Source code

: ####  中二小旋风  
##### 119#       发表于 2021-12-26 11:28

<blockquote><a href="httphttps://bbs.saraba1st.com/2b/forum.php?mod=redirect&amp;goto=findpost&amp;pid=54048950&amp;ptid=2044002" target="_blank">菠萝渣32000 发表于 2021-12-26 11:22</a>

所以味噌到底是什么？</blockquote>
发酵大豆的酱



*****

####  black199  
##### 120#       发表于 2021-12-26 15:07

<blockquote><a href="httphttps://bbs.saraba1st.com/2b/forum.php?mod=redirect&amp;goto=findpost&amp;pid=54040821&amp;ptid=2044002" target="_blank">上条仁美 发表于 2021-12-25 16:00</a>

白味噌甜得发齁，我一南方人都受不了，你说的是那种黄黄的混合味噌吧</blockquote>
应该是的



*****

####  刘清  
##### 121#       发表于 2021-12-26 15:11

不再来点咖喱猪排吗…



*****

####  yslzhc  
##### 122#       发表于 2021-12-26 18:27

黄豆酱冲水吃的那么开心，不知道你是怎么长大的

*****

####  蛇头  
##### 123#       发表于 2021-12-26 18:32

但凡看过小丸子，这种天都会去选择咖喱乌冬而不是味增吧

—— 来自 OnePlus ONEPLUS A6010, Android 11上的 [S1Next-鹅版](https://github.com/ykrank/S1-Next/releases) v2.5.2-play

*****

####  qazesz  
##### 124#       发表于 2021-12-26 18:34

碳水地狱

- [Work instructions]: Copy out each line of the material and keep every word unchanged.

- [Exercise result]:
Source code

: ####  中二小旋风  
##### 119#       发表于 2021-12-26 11:28

<blockquote><a href="httphttps://bbs.saraba1st.com/2b/forum.php?mod=redirect&amp;goto=findpost&amp;pid=54048950&amp;ptid=2044002" target="_blank">菠萝渣32000 发表于 2021-12-26 11:22</a>

所以味噌到底是什么？</blockquote>
发酵大豆的酱



*****

####  black199  
##### 120#       发表于 2021-12-26 15:07

<blockquote><a href="httphttps://bbs.saraba1st.com/2b/forum.php?mod=redirect&amp;goto=findpost&amp;pid=54040821&amp;ptid=2044002" target="_blank">上条仁美 发表于 2021-12-25 16:00</a>

白味噌甜得发齁，我一南方人都受不了，你说的是那种黄黄的混合味噌吧</blockquote>
应该是的



*****

####  刘清  
##### 121#       发表于 2021-12-26 15:11

不再来点咖喱猪排吗…



*****

####  yslzhc  
##### 122#       发表于 2021-12-26 18:27

黄豆酱冲水吃的那么开心，不知道你是怎么长大的

*****

####  蛇头  
##### 123#       发表于 2021-12-26 18:32

但凡看过小丸子，这种天都会去选择咖喱乌冬而不是味增吧

—— 来自 OnePlus ONEPLUS A6010, Android 11上的 [S1Next-鹅版](https://github.com/ykrank/S1-Next/releases) v2.5.2-play

*****

####  qazesz  
##### 124#       发表于 2021-12-26 18:34

碳水地狱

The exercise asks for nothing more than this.